И вдруг сзади она четко уловила зловещий звериный шорох. Девушка оглянулась и увидела чью-то метнувшуюся тень. Катя испугалась и рванула вперед. Она бежала долго, спотыкаясь в темноте о какие-то кирпичи, лавочки, клумбы, детские песочницы. Она бежала и чувствовала, что кто-то невидимый бежит за ней следом и не только не отстает ни на шаг, но даже испытывает наслаждение от ее ужаса. Катя дважды падала в траву, но, молниеносно вскакивала и продолжала бежать. От страха хотелось выть, но - бесполезно, вокруг ни души.
И вдруг она увидела свет и побежала так быстро, как только смогла. Это горел фонарь во дворе какой-то маленькой церквушки. Девушка увидела ворота и облегченно вздохнула. Но радость была преждевременной. Ворота оказались запертыми на цепь. Не раздумывая, бедняжка перемахнула через шершавый частокол, сильно ободрав руки, и побежала к храму. В ту же минуту она с ужасом услышала сзади деревянный скрип: преследователь тоже лез через забор. Катя подбежала к храму, взлетела на паперть и принялась с визгом молотить по дверям, чувствуя, как это зловещее нечто приближается к ней. И в ту самую секунду, когда она уже хотела оглянуться, чья-то сильная рука заткнула ей рот и пригнула голову к крыльцу. Последнее, что она увидела, это серые кирзовые ботинки со сбитыми носами и ржавыми клепками по бокам, вокруг которых были выцарапаны дурацкие лепестки ромашек...

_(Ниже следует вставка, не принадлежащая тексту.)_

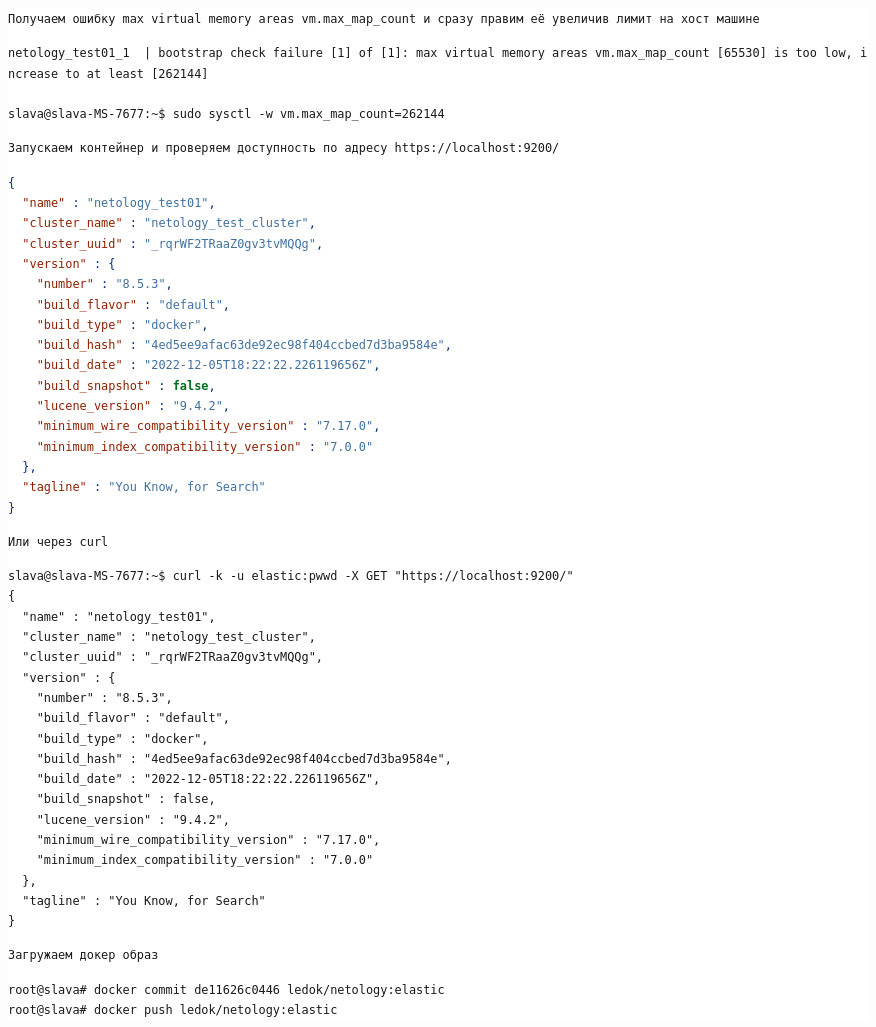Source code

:     Получаем ошибку max virtual memory areas vm.max_map_count и сразу правим её увеличив лимит на хост машине
```commandline
netology_test01_1  | bootstrap check failure [1] of [1]: max virtual memory areas vm.max_map_count [65530] is too low, increase to at least [262144]

slava@slava-MS-7677:~$ sudo sysctl -w vm.max_map_count=262144
```

    Запускаем контейнер и проверяем доступность по адресу https://localhost:9200/
```json
{
  "name" : "netology_test01",
  "cluster_name" : "netology_test_cluster",
  "cluster_uuid" : "_rqrWF2TRaaZ0gv3tvMQQg",
  "version" : {
    "number" : "8.5.3",
    "build_flavor" : "default",
    "build_type" : "docker",
    "build_hash" : "4ed5ee9afac63de92ec98f404ccbed7d3ba9584e",
    "build_date" : "2022-12-05T18:22:22.226119656Z",
    "build_snapshot" : false,
    "lucene_version" : "9.4.2",
    "minimum_wire_compatibility_version" : "7.17.0",
    "minimum_index_compatibility_version" : "7.0.0"
  },
  "tagline" : "You Know, for Search"
}
```
	Или через curl
```commandline
slava@slava-MS-7677:~$ curl -k -u elastic:pwwd -X GET "https://localhost:9200/"
{
  "name" : "netology_test01",
  "cluster_name" : "netology_test_cluster",
  "cluster_uuid" : "_rqrWF2TRaaZ0gv3tvMQQg",
  "version" : {
    "number" : "8.5.3",
    "build_flavor" : "default",
    "build_type" : "docker",
    "build_hash" : "4ed5ee9afac63de92ec98f404ccbed7d3ba9584e",
    "build_date" : "2022-12-05T18:22:22.226119656Z",
    "build_snapshot" : false,
    "lucene_version" : "9.4.2",
    "minimum_wire_compatibility_version" : "7.17.0",
    "minimum_index_compatibility_version" : "7.0.0"
  },
  "tagline" : "You Know, for Search"
}
```

    Загружаем докер образ
```commandline
root@slava# docker commit de11626c0446 ledok/netology:elastic
root@slava# docker push ledok/netology:elastic
```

Очнулась она от холода. Вокруг было темно и тихо. И по-прежнему ни души. Девушка лежала на паперти вниз лицом с задранным платьем. Рядом валялись трусики. Ноги были липкими от крови. Катя поднялась, с трудом перелезла через забор, вышла на дорогу и увидела милицейский "уазик"...

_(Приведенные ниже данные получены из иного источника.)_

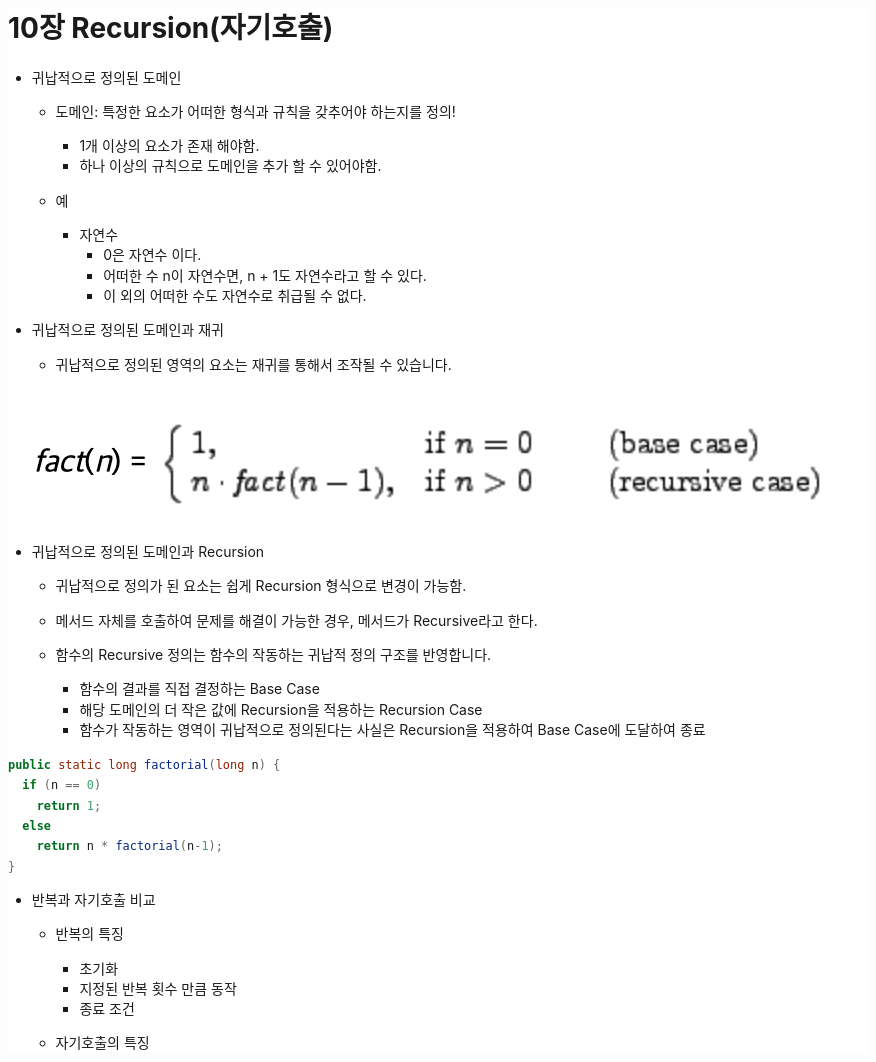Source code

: # 10장 Recursion(자기호출)

- 귀납적으로 정의된 도메인

  - 도메인: 특정한 요소가 어떠한 형식과 규칙을 갖추어야 하는지를 정의!

    - 1개 이상의 요소가 존재 해야함.
    - 하나 이상의 규칙으로 도메인을 추가 할 수 있어야함.

  - 예
    - 자연수
      - 0은 자연수 이다.
      - 어떠한 수 n이 자연수면, n + 1도 자연수라고 할 수 있다.
      - 이 외의 어떠한 수도 자연수로 취급될 수 없다.

- 귀납적으로 정의된 도메인과 재귀
  - 귀납적으로 정의된 영역의 요소는 재귀를 통해서 조작될 수 있습니다.

![Factorial](./images/Factorial.png)

- 귀납적으로 정의된 도메인과 Recursion

  - 귀납적으로 정의가 된 요소는 쉽게 Recursion 형식으로 변경이 가능함.
  - 메서드 자체를 호출하여 문제를 해결이 가능한 경우, 메서드가 Recursive라고 한다.

  - 함수의 Recursive 정의는 함수의 작동하는 귀납적 정의 구조를 반영합니다.
    - 함수의 결과를 직접 결정하는 Base Case
    - 해당 도메인의 더 작은 값에 Recursion을 적용하는 Recursion Case
    - 함수가 작동하는 영역이 귀납적으로 정의된다는 사실은 Recursion을 적용하여 Base Case에 도달하여 종료

```java
public static long factorial(long n) {
  if (n == 0)
    return 1;
  else
    return n * factorial(n-1);
}
```

- 반복과 자기호출 비교

  - 반복의 특징

    - 초기화
    - 지정된 반복 횟수 만큼 동작
    - 종료 조건

  - 자기호출의 특징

Милиционеры все поняли без слов. Посадили в машину и привезли в участок. Там ей дали телефон. Она набрала тверской телефон родителей и, клацая зубами, произнесла:
- М-мама! З-забери м-меня о-отсюда...
2
Ровно десять лет спустя утром четвертого октября старший научный сотрудник художественного музея Зоя Михайлова спешила на работу. В тот день она решила прийти пораньше, чтобы завершить опись экспонатов музейного фонда. Накануне поработать не дали: сначала отвлекли телевизионщики, приехавшие снимать выставку восковых фигур, затем - директриса, приказавшая написать аннотацию к гжельскому фарфору, потом неожиданно явились слесари для продувки батарей, и, кроме Зои Павловны, некому было проследить за ними в подвале.
Слесари возились с обеда и до восьми вечера, при этом опустошив две бутылки портвейна и истоптав резиновыми сапожищами все ковры хранилища, но так и не закончили работу. Они ушли, слегка покачиваясь, бросив в коридоре грязный чемодан с инструментами, масляный моток проволоки и разводной ключ величиной с лом и пообещав прийти на следующее утро - продолжить подготовку к отопительному сезону. Поэтому Зоя Павловна решила завершить свою опись до начала рабочего дня, пока голова свежая, никто не отвлекает и есть возможность немного сосредоточиться.
Словом, когда Зоя Павловна ступила на крыльцо музея, было без пятнадцати восемь. За это она ручается головой, потому что посмотрела на часы, чтобы прикинуть время для работы. Часа и пятнадцати минут вполне хватало не только на перепроверку оставшихся экспонатов, но и на то, чтобы наклеить новые ярлыки на фарфоровую посуду восемнадцатого века. Она нажала кнопку и услышала за дверьми мощный рев музейного звонка. "Это не звонок, это противотанковая сирена. Когда-нибудь у сторожа случится разрыв сердца, и тогда - прощай, Родина", - подумала она и позвонила повторно.
Но сторож не спешил открывать. Либо у него уже случился разрыв сердца, либо ему снилось, что он - броненосец "Потемкин". Зоя Павловна снова взглянула на часы и занервничала. Она раздраженно вдавила палец в черную кнопку, и раскат получился таким тревожным, что сидящие на карнизе голуби испуганно взметнулись ввысь. Но и этот душераздирающий звук не вызвал в музее никакого движения. Кто сегодня дежурит? Как пить дать, Локридский. Ох и не нравился же Зое Павловне этот проходимец Локридский!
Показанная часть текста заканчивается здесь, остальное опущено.